Work task
Below are the entries; transcribe them exactly and drop every picture.

·····

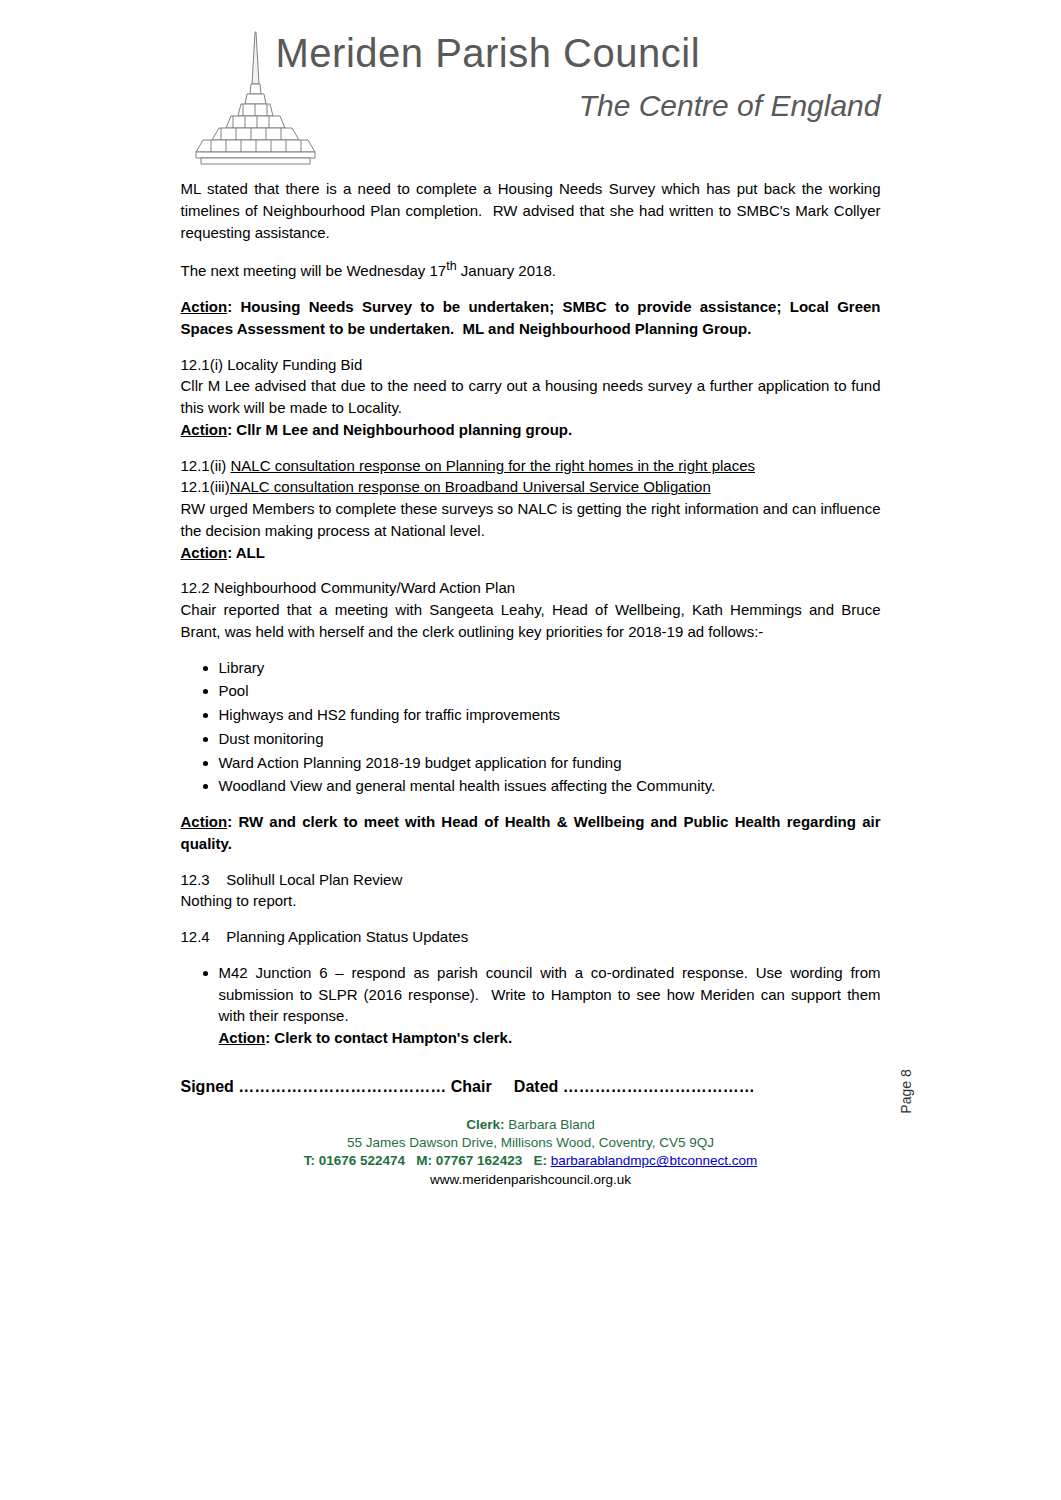Meriden Parish Council
The Centre of England
ML stated that there is a need to complete a Housing Needs Survey which has put back the working timelines of Neighbourhood Plan completion. RW advised that she had written to SMBC's Mark Collyer requesting assistance.
The next meeting will be Wednesday 17th January 2018.
Action: Housing Needs Survey to be undertaken; SMBC to provide assistance; Local Green Spaces Assessment to be undertaken. ML and Neighbourhood Planning Group.
12.1(i) Locality Funding Bid
Cllr M Lee advised that due to the need to carry out a housing needs survey a further application to fund this work will be made to Locality.
Action: Cllr M Lee and Neighbourhood planning group.
12.1(ii) NALC consultation response on Planning for the right homes in the right places
12.1(iii)NALC consultation response on Broadband Universal Service Obligation
RW urged Members to complete these surveys so NALC is getting the right information and can influence the decision making process at National level.
Action: ALL
12.2 Neighbourhood Community/Ward Action Plan
Chair reported that a meeting with Sangeeta Leahy, Head of Wellbeing, Kath Hemmings and Bruce Brant, was held with herself and the clerk outlining key priorities for 2018-19 ad follows:-
Library
Pool
Highways and HS2 funding for traffic improvements
Dust monitoring
Ward Action Planning 2018-19 budget application for funding
Woodland View and general mental health issues affecting the Community.
Action: RW and clerk to meet with Head of Health & Wellbeing and Public Health regarding air quality.
12.3 Solihull Local Plan Review
Nothing to report.
12.4 Planning Application Status Updates
M42 Junction 6 – respond as parish council with a co-ordinated response. Use wording from submission to SLPR (2016 response). Write to Hampton to see how Meriden can support them with their response.
Action: Clerk to contact Hampton's clerk.
Signed ………………………………… Chair Dated ………………………………
Clerk: Barbara Bland
55 James Dawson Drive, Millisons Wood, Coventry, CV5 9QJ
T: 01676 522474 M: 07767 162423 E: barbarablandmpc@btconnect.com
www.meridenparishcouncil.org.uk
Page 8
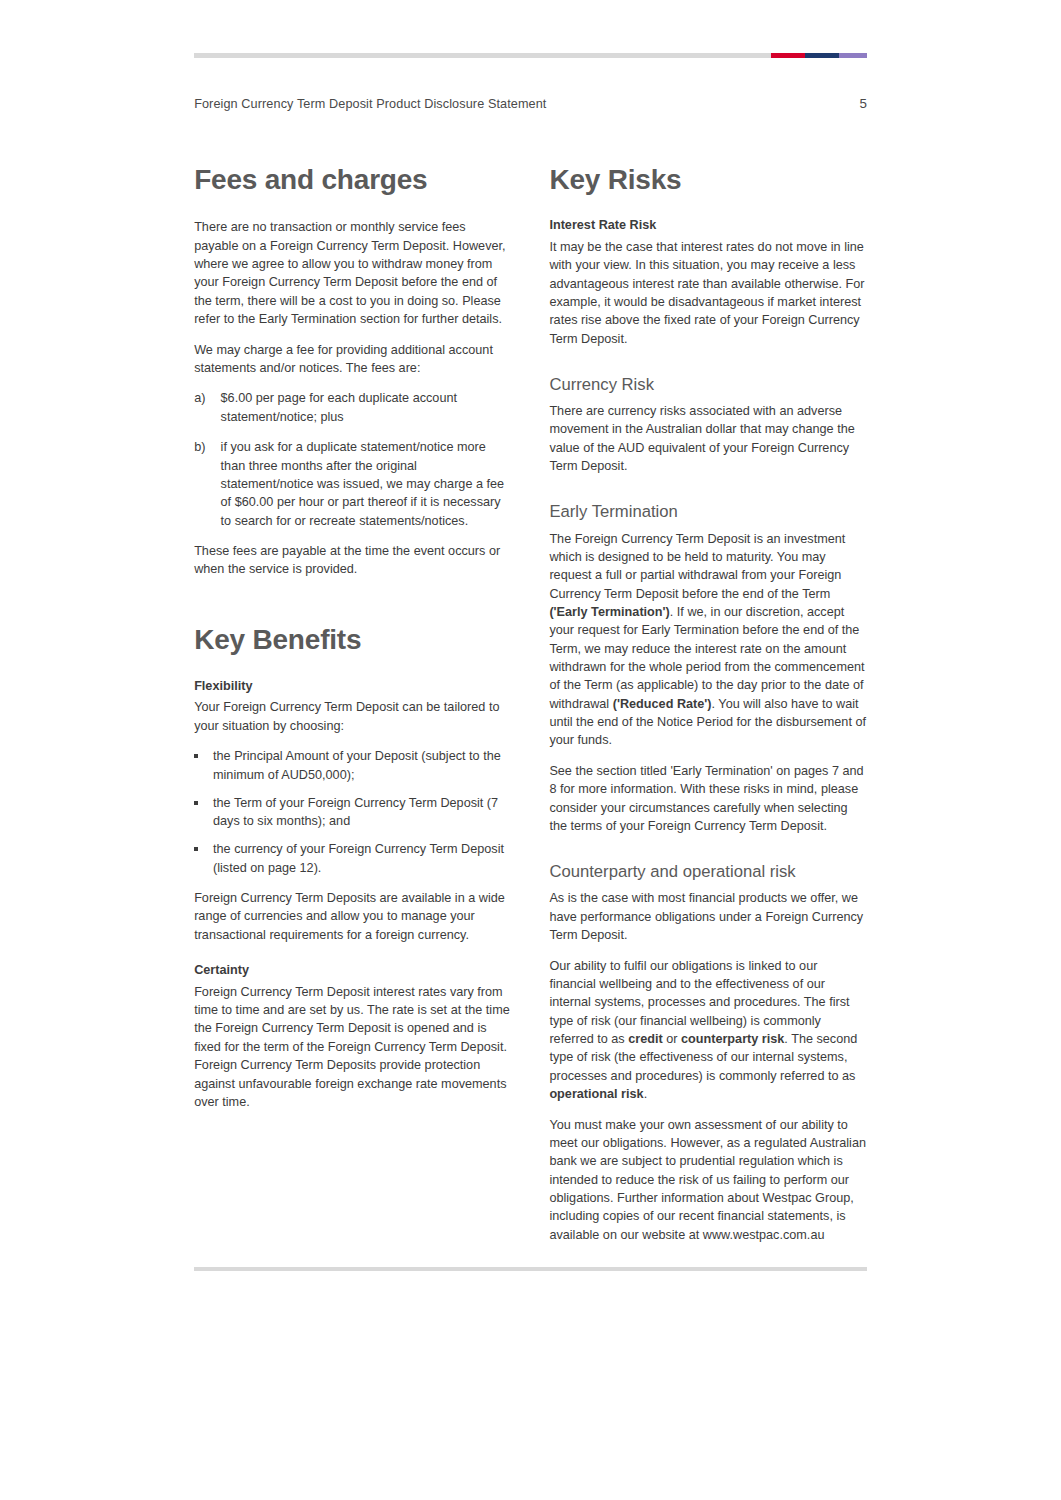Foreign Currency Term Deposit Product Disclosure Statement
5
Fees and charges
There are no transaction or monthly service fees payable on a Foreign Currency Term Deposit. However, where we agree to allow you to withdraw money from your Foreign Currency Term Deposit before the end of the term, there will be a cost to you in doing so. Please refer to the Early Termination section for further details.
We may charge a fee for providing additional account statements and/or notices. The fees are:
a)$6.00 per page for each duplicate account statement/notice; plus
b) if you ask for a duplicate statement/notice more than three months after the original statement/notice was issued, we may charge a fee of $60.00 per hour or part thereof if it is necessary to search for or recreate statements/notices.
These fees are payable at the time the event occurs or when the service is provided.
Key Benefits
Flexibility
Your Foreign Currency Term Deposit can be tailored to your situation by choosing:
the Principal Amount of your Deposit (subject to the minimum of AUD50,000);
the Term of your Foreign Currency Term Deposit (7 days to six months); and
the currency of your Foreign Currency Term Deposit (listed on page 12).
Foreign Currency Term Deposits are available in a wide range of currencies and allow you to manage your transactional requirements for a foreign currency.
Certainty
Foreign Currency Term Deposit interest rates vary from time to time and are set by us. The rate is set at the time the Foreign Currency Term Deposit is opened and is fixed for the term of the Foreign Currency Term Deposit. Foreign Currency Term Deposits provide protection against unfavourable foreign exchange rate movements over time.
Key Risks
Interest Rate Risk
It may be the case that interest rates do not move in line with your view. In this situation, you may receive a less advantageous interest rate than available otherwise. For example, it would be disadvantageous if market interest rates rise above the fixed rate of your Foreign Currency Term Deposit.
Currency Risk
There are currency risks associated with an adverse movement in the Australian dollar that may change the value of the AUD equivalent of your Foreign Currency Term Deposit.
Early Termination
The Foreign Currency Term Deposit is an investment which is designed to be held to maturity. You may request a full or partial withdrawal from your Foreign Currency Term Deposit before the end of the Term ('Early Termination'). If we, in our discretion, accept your request for Early Termination before the end of the Term, we may reduce the interest rate on the amount withdrawn for the whole period from the commencement of the Term (as applicable) to the day prior to the date of withdrawal ('Reduced Rate'). You will also have to wait until the end of the Notice Period for the disbursement of your funds.
See the section titled 'Early Termination' on pages 7 and 8 for more information. With these risks in mind, please consider your circumstances carefully when selecting the terms of your Foreign Currency Term Deposit.
Counterparty and operational risk
As is the case with most financial products we offer, we have performance obligations under a Foreign Currency Term Deposit.
Our ability to fulfil our obligations is linked to our financial wellbeing and to the effectiveness of our internal systems, processes and procedures. The first type of risk (our financial wellbeing) is commonly referred to as credit or counterparty risk. The second type of risk (the effectiveness of our internal systems, processes and procedures) is commonly referred to as operational risk.
You must make your own assessment of our ability to meet our obligations. However, as a regulated Australian bank we are subject to prudential regulation which is intended to reduce the risk of us failing to perform our obligations. Further information about Westpac Group, including copies of our recent financial statements, is available on our website at www.westpac.com.au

·····

Task answer
Meriden Parish Council
The Centre of England
ML stated that there is a need to complete a Housing Needs Survey which has put back the working timelines of Neighbourhood Plan completion. RW advised that she had written to SMBC's Mark Collyer requesting assistance.
The next meeting will be Wednesday 17th January 2018.
Action: Housing Needs Survey to be undertaken; SMBC to provide assistance; Local Green Spaces Assessment to be undertaken. ML and Neighbourhood Planning Group.
12.1(i) Locality Funding Bid
Cllr M Lee advised that due to the need to carry out a housing needs survey a further application to fund this work will be made to Locality.
Action: Cllr M Lee and Neighbourhood planning group.
12.1(ii) NALC consultation response on Planning for the right homes in the right places
12.1(iii)NALC consultation response on Broadband Universal Service Obligation
RW urged Members to complete these surveys so NALC is getting the right information and can influence the decision making process at National level.
Action: ALL
12.2 Neighbourhood Community/Ward Action Plan
Chair reported that a meeting with Sangeeta Leahy, Head of Wellbeing, Kath Hemmings and Bruce Brant, was held with herself and the clerk outlining key priorities for 2018-19 ad follows:-
Library
Pool
Highways and HS2 funding for traffic improvements
Dust monitoring
Ward Action Planning 2018-19 budget application for funding
Woodland View and general mental health issues affecting the Community.
Action: RW and clerk to meet with Head of Health & Wellbeing and Public Health regarding air quality.
12.3 Solihull Local Plan Review
Nothing to report.
12.4 Planning Application Status Updates
M42 Junction 6 – respond as parish council with a co-ordinated response. Use wording from submission to SLPR (2016 response). Write to Hampton to see how Meriden can support them with their response.
Action: Clerk to contact Hampton's clerk.
Signed ………………………………… Chair Dated ………………………………
Clerk: Barbara Bland
55 James Dawson Drive, Millisons Wood, Coventry, CV5 9QJ
T: 01676 522474 M: 07767 162423 E: barbarablandmpc@btconnect.com
www.meridenparishcouncil.org.uk
Page 8
Foreign Currency Term Deposit Product Disclosure Statement
5
Fees and charges
There are no transaction or monthly service fees payable on a Foreign Currency Term Deposit. However, where we agree to allow you to withdraw money from your Foreign Currency Term Deposit before the end of the term, there will be a cost to you in doing so. Please refer to the Early Termination section for further details.
We may charge a fee for providing additional account statements and/or notices. The fees are:
a)$6.00 per page for each duplicate account statement/notice; plus
b) if you ask for a duplicate statement/notice more than three months after the original statement/notice was issued, we may charge a fee of $60.00 per hour or part thereof if it is necessary to search for or recreate statements/notices.
These fees are payable at the time the event occurs or when the service is provided.
Key Benefits
Flexibility
Your Foreign Currency Term Deposit can be tailored to your situation by choosing:
the Principal Amount of your Deposit (subject to the minimum of AUD50,000);
the Term of your Foreign Currency Term Deposit (7 days to six months); and
the currency of your Foreign Currency Term Deposit (listed on page 12).
Foreign Currency Term Deposits are available in a wide range of currencies and allow you to manage your transactional requirements for a foreign currency.
Certainty
Foreign Currency Term Deposit interest rates vary from time to time and are set by us. The rate is set at the time the Foreign Currency Term Deposit is opened and is fixed for the term of the Foreign Currency Term Deposit. Foreign Currency Term Deposits provide protection against unfavourable foreign exchange rate movements over time.
Key Risks
Interest Rate Risk
It may be the case that interest rates do not move in line with your view. In this situation, you may receive a less advantageous interest rate than available otherwise. For example, it would be disadvantageous if market interest rates rise above the fixed rate of your Foreign Currency Term Deposit.
Currency Risk
There are currency risks associated with an adverse movement in the Australian dollar that may change the value of the AUD equivalent of your Foreign Currency Term Deposit.
Early Termination
The Foreign Currency Term Deposit is an investment which is designed to be held to maturity. You may request a full or partial withdrawal from your Foreign Currency Term Deposit before the end of the Term ('Early Termination'). If we, in our discretion, accept your request for Early Termination before the end of the Term, we may reduce the interest rate on the amount withdrawn for the whole period from the commencement of the Term (as applicable) to the day prior to the date of withdrawal ('Reduced Rate'). You will also have to wait until the end of the Notice Period for the disbursement of your funds.
See the section titled 'Early Termination' on pages 7 and 8 for more information. With these risks in mind, please consider your circumstances carefully when selecting the terms of your Foreign Currency Term Deposit.
Counterparty and operational risk
As is the case with most financial products we offer, we have performance obligations under a Foreign Currency Term Deposit.
Our ability to fulfil our obligations is linked to our financial wellbeing and to the effectiveness of our internal systems, processes and procedures. The first type of risk (our financial wellbeing) is commonly referred to as credit or counterparty risk. The second type of risk (the effectiveness of our internal systems, processes and procedures) is commonly referred to as operational risk.
You must make your own assessment of our ability to meet our obligations. However, as a regulated Australian bank we are subject to prudential regulation which is intended to reduce the risk of us failing to perform our obligations. Further information about Westpac Group, including copies of our recent financial statements, is available on our website at www.westpac.com.au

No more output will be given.